Extracted records:
::::

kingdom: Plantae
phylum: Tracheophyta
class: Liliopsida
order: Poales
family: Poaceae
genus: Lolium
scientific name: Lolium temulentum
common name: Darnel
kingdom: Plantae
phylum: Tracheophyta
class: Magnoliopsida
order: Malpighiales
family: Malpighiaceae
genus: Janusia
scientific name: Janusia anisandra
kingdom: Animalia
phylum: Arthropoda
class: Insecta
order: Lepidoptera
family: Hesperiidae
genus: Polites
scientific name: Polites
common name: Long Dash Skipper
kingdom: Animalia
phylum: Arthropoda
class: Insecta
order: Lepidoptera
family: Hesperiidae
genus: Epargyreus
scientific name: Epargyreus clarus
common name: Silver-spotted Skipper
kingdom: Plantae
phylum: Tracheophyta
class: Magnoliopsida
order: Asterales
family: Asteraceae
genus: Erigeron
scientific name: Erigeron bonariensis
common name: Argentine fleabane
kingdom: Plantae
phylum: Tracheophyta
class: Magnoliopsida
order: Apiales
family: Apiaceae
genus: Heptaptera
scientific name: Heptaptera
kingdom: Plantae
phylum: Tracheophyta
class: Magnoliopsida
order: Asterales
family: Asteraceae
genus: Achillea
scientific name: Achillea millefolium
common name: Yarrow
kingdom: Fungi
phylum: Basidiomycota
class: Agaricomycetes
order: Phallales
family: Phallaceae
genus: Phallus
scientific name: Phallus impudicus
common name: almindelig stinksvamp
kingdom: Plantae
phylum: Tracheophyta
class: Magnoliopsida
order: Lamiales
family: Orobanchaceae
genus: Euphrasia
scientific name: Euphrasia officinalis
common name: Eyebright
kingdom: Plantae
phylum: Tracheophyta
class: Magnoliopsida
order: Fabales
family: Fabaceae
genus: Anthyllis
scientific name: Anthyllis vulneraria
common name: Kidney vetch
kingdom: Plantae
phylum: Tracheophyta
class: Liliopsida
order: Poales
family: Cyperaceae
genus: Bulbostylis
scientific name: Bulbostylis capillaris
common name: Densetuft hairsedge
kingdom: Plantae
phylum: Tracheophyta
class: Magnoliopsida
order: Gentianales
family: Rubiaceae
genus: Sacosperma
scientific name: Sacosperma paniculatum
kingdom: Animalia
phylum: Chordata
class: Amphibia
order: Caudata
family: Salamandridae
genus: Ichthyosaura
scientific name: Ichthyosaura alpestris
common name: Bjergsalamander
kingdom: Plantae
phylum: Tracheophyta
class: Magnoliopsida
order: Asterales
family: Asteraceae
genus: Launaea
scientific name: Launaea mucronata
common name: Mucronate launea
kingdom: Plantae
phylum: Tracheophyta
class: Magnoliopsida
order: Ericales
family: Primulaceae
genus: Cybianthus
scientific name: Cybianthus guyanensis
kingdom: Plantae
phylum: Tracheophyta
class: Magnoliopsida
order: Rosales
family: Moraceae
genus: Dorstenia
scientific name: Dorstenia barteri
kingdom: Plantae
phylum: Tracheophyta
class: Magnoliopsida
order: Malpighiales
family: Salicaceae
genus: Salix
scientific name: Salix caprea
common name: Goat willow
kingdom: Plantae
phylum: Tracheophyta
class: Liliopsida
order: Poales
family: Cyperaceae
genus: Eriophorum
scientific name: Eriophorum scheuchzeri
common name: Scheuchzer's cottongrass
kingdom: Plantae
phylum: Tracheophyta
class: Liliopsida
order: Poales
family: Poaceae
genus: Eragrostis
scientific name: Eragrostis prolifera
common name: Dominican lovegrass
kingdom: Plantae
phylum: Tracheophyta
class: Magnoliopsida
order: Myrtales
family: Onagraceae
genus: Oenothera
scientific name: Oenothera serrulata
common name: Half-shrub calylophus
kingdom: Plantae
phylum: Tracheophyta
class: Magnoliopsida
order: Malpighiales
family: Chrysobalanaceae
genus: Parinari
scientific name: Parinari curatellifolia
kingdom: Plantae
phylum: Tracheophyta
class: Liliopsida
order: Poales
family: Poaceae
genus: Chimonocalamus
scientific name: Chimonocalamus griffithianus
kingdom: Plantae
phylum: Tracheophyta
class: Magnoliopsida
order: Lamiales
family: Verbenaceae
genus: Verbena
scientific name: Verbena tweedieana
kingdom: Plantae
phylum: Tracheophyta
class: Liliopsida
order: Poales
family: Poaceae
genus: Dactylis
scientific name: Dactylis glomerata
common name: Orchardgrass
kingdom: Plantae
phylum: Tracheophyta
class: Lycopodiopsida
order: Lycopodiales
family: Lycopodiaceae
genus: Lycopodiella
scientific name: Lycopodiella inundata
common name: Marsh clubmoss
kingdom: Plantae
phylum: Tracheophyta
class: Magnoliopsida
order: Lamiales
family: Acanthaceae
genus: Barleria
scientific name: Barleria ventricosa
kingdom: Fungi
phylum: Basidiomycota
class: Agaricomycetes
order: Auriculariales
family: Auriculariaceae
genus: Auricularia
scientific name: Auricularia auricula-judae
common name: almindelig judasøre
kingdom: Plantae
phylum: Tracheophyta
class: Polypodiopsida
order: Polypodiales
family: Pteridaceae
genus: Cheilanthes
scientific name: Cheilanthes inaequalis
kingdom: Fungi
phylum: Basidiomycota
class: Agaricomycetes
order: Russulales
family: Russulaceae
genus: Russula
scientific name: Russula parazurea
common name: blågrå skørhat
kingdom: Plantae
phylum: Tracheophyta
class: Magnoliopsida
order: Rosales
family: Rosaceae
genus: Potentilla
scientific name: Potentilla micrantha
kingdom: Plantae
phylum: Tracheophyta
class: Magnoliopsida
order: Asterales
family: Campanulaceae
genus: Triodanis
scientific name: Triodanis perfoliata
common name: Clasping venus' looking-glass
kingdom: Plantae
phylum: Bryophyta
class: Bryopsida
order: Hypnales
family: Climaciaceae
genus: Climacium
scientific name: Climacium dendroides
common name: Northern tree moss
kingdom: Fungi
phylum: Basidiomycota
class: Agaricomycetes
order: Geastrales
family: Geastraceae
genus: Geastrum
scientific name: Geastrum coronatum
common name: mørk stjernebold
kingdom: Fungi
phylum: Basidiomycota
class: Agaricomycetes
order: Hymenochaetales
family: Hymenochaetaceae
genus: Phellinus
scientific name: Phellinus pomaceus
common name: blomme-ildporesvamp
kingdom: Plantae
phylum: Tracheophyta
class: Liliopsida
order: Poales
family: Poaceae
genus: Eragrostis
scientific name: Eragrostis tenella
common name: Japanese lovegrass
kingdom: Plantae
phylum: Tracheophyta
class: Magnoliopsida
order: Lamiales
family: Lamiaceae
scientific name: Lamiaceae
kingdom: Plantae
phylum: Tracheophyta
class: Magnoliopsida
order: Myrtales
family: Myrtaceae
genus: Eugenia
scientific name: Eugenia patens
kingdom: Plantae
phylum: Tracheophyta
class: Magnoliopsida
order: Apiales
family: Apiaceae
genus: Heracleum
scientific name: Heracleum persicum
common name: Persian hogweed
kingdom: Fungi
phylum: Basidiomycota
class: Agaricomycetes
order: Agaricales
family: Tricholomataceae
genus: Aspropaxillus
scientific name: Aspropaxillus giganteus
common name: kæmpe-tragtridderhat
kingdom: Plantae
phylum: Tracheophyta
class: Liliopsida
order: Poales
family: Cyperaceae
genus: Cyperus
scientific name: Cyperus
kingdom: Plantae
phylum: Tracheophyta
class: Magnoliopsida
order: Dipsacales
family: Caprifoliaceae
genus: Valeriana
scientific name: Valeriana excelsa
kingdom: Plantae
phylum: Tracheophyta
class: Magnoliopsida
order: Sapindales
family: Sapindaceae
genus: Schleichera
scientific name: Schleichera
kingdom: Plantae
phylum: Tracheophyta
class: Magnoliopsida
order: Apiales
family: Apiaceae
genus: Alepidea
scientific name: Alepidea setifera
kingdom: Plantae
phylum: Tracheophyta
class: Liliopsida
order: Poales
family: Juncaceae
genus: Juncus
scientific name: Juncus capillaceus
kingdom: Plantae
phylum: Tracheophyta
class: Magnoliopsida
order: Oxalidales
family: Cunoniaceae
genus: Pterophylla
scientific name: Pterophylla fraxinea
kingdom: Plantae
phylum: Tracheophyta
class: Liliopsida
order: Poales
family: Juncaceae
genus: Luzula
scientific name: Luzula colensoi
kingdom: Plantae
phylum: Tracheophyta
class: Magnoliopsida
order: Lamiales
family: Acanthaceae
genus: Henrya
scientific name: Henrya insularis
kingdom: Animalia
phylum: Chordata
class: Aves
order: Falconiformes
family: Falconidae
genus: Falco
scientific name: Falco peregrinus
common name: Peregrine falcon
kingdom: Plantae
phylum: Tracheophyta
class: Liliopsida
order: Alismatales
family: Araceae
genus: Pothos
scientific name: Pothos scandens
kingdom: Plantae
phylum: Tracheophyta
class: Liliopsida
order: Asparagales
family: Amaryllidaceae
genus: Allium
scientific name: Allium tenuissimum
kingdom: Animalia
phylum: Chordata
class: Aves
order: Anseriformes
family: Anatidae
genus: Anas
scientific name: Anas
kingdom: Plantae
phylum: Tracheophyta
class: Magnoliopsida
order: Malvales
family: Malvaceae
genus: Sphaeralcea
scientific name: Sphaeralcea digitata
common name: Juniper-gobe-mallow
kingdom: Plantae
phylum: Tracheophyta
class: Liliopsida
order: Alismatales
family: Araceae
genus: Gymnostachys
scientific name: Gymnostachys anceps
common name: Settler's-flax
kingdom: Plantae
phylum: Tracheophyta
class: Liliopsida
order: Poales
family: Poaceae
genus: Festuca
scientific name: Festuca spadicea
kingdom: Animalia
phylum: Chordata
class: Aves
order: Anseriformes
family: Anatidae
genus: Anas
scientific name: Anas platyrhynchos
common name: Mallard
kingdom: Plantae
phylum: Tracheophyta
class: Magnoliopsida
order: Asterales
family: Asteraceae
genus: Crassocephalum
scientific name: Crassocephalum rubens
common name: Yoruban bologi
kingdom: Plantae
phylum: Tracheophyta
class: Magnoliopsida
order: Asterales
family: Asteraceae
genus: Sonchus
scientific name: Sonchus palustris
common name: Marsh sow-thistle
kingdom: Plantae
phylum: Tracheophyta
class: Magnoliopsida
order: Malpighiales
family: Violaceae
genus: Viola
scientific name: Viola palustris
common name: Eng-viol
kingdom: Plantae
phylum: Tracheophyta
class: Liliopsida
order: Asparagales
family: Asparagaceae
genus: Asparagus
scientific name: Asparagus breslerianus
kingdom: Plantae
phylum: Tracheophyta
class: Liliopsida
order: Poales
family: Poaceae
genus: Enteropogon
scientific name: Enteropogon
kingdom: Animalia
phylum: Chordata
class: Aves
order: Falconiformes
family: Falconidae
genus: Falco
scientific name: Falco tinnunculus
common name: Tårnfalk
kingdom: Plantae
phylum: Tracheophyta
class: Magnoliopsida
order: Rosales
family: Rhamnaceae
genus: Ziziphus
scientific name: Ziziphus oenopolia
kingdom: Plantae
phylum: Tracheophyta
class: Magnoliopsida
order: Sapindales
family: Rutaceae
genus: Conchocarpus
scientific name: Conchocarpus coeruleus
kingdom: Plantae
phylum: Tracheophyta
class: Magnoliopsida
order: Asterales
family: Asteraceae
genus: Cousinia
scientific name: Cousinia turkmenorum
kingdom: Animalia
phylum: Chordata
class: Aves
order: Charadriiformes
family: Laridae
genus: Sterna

::::

#### [What you have to do]
Repeat, without any change, the part of the records above that opens with the line containing "order: Russulales" and closes with the line containing "genus: Potentilla".

#### [Result]
order: Russulales
family: Russulaceae
genus: Russula
scientific name: Russula parazurea
common name: blågrå skørhat
kingdom: Plantae
phylum: Tracheophyta
class: Magnoliopsida
order: Rosales
family: Rosaceae
genus: Potentilla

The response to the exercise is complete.